Oh my God, have we published our hopes on the internet. When I met them for the first time, Larry Page and Sergey Brin were idealists with wide -eyed eyes. Jeff Bezos came as a friend, eager to emphasize that the employees of Amazon, himself, himself put their computers on reused wood doors instead of expensive office. After my first conversation with Zuckerberg, he went home to a small apartment without furniture.

And then the Internet giants extended their companies to impose their own concepts of expression, identity and context. These humble leaders have collected unimaginable rewards. Now they cannot display their wealth enough – houses, yachts, planes.

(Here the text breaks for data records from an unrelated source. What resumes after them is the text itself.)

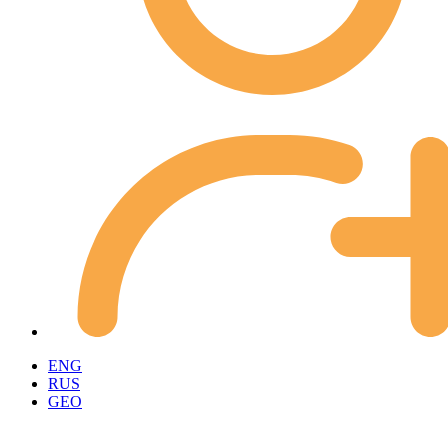
ENG
RUS
GEO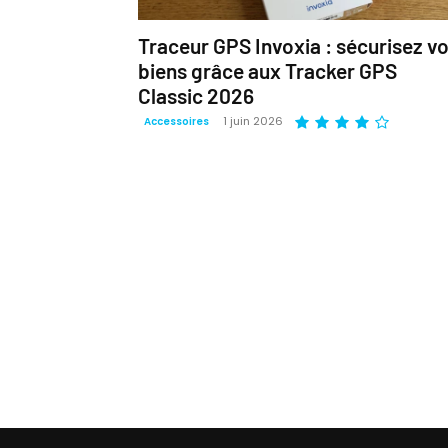
Traceur GPS Invoxia : sécurisez v
biens grâce aux Tracker GPS
Classic 2026
1 juin 2026
Accessoires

On a typically pleasant day in July, I met Russell Hancock, who runs a reflection group called La Cocentreprise Silicon Valley, in the living room of his house Palo Alto. He caught it during the technological crash of 2000; Now you can’t buy a paly cabin without almost generational wealth. Page and Zuckerberg, dissatisfied with a single family property, have picked up the nearby properties, once transforming the idyllic streets into supervillain compounds.

“People who are fabulously doing well, they really spend a great moment,” says Hancock. For everyone in Silicon Valley, the gap of wealth becomes more punitive, more absurd. When Apple had its IPO in 1980, Steve Jobs’ net value exceeded almost $ 100 million. Now Zuckerberg offered IA researchers as many molah for a single year of work. Hancock evokes the Gini coefficient, a measure of popular inequality among the crowd of the World Bank. Since the 90s, “we have gone from 30 to the Gini to 83,” he said. “These are the conditions of the French Revolution.”

Another big change was the course. During the longest, notes Chris Lehane, a former member of Bill Clinton staff who worked for companies like Airbnb and Openai, the software “was almost a fourth dimension”. Technological leaders could afford to stay outside the west and avoid politics. But software products have started to break down whole sectors of activity. “These products were physically manifested in taxis, short -term rentals and food delivery,” says Lehane, “accumulating against political systems, beliefs, existing laws.” Sometimes people died of this foray. The old beloved companies have closed. Local politicians have gone mad. To play the system, the Silicon Valley jumped to the Marais. As a technologist from the current administration says, “the valley now realizes that it cannot ignore politics, because politics will not ignore you.”